- **Extract to read**:

--*--

Posted: Apr 28, 2016 6:25 pm
by John Platko
As I was "composing" the song I discussed in my last comment I became aware that something important was missing. A blues lead isn't just lick, lick, lick, :nono: no matter how good the licks may be it gets to be a bit too much if you don't break them up from time to time by contrasting them with some other tickling of notes up and down the length of the neck. Playing scales or arpeggios to connect licks is often used to do this. They can be especially effective if licks are separated by some distance on the fretboard. In that case, a scale can be used to connect the last note of one lick to the first note of the next lick. So I decided I needed a way to tell lickmaker to connect two licks in a song with an appropriate scale or arpeggio. These are often called "runs".

There are several problems that need to be solved to do this.

1) You need to find the notes of a given scale that are between the notes you are trying to connect with the scale.

2) You don't want to only be able to use those notes in the natural order they fall between the scale- that tends to sound too much like you're just playing a scale - so different patterns of playing notes, in different order, sometimes repeating a note are needed.

3) You need to be able to expand or contract the set of notes selected so you end up with an appropriate number of notes for the amount of time you want them to play in- for now, I'm talking one bar worth of notes.

4) You need to be able to pick a rhythm pattern to play the scale or arpeggio with. You don't want to always play machine gun like 16 notes. You want different rhythm patterns to be available- for blues, some shuffle patterns often work well.

--*--

- **Data**:

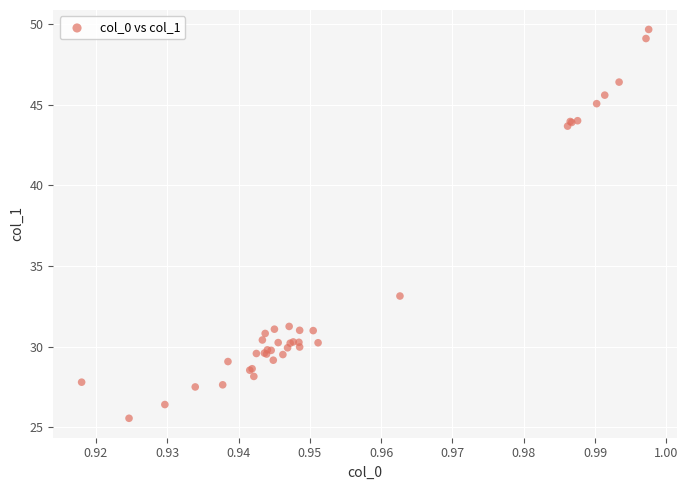

What Y value in the scatter plot is closest to 37?

33.1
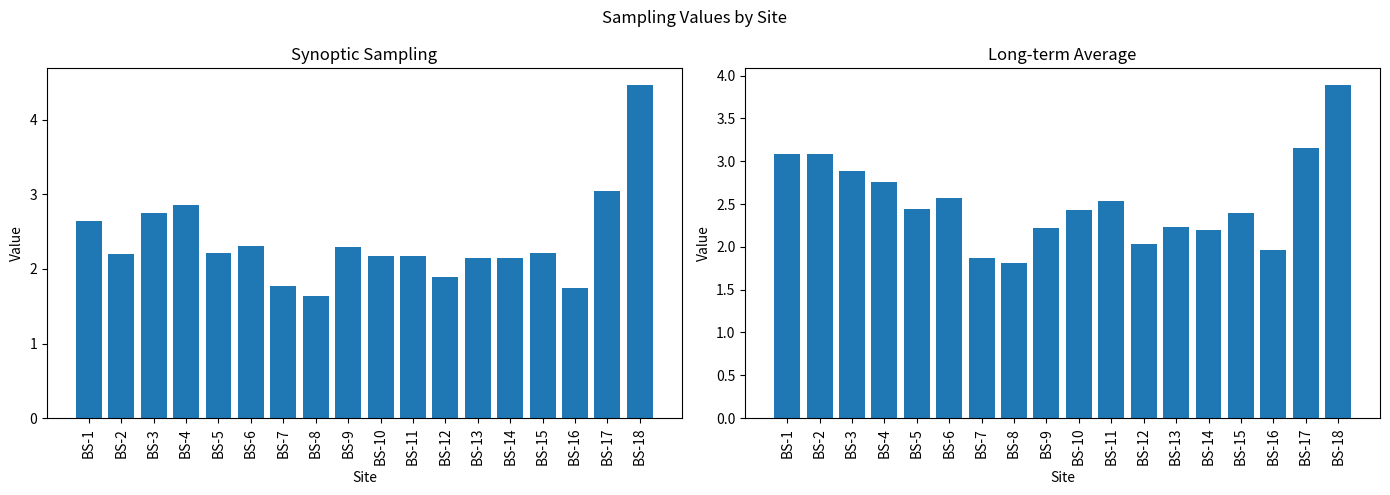

What is the value of the Synoptic Sampling bar at the 1st from the left?

2.6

--*--

- **Your goal**: Continue the forum post about connecting blues licks with scale runs, starting after its fourth numbered problem. The material is not needed for what comes next.

- **Task answer**:
5) There's a connection between the rhythm pattern selected and the number of notes you need so 4) effects 3)

Now all of those are interesting problems and I'd be happy to talk more about any or all of them if anyone is interested but the problem I found most interesting in all of this is:

6) After the desired notes are selected you have to decide where to play them because a guitar, unlike a piano, often has multiple places where the same note can be played. So, if I want lickmaker to compose some scale run between two points it needs to come up with a reasonable way to play those notes. Unreasonable would be bouncing back and forth between the high and low end of the fretboard on alternate notes of the run- you want a more smooth transition of notes. You also don't want to just bounce up one string playing all the notes because that doesn't make best use of all your fingers.

Some example might be helpful at this point.

Let's say you want lickmaker to compose a minor blues scale run from e, (that the lowest e note on a guitar in lilypond speak) to e'' (e two octaves up from e,). Now guitar players typically know what patterns are available on a fretboard to play these notes but the general problem of how to choose where to play each note depends on a lot of different things and in the end amounts to personal choice. Let's say you want to play these notes:

['e,', 'g,', 'a,', 'bes,', 'ces', 'd', 'e', 'g', 'a', 'bes', 'b', "d'", "e'"]

There is only one place to play the "e," and one place to play the "g," but lots of places to play the "b".

Below, next to each note is a list containing a list showing the possibilities of where each note could be played. e.g. the e, note can only be played on the 6th string with an open fret. the g, can only be played on the 6th string at the 3rd fret. But there's a lot of places where the b note can be played.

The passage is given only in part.